--- Requirement ---
Which lines in the records below contain the word "intensitet"? Pull out every such line and copy it in full.

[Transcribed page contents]
_ _ _ _
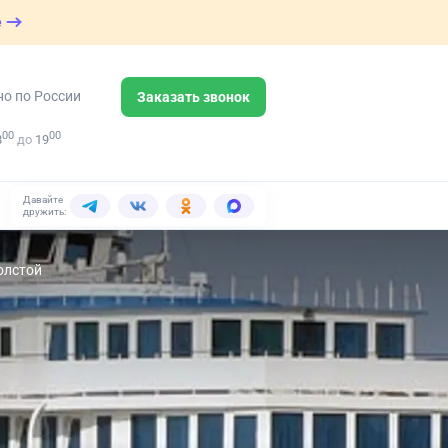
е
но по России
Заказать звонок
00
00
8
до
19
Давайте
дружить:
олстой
_ _ _ _
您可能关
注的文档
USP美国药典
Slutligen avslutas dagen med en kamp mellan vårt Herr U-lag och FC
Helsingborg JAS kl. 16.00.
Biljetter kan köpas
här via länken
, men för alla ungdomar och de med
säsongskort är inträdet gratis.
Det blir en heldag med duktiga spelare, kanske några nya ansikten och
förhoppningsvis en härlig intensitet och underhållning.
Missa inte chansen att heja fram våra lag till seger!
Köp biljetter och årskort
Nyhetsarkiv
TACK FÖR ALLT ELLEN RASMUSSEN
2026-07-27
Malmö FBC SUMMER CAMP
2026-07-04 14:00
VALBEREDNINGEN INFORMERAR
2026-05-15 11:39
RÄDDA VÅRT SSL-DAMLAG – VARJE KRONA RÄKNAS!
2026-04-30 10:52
_ _ _ _
--- Exercise response ---
förhoppningsvis en härlig intensitet och underhållning.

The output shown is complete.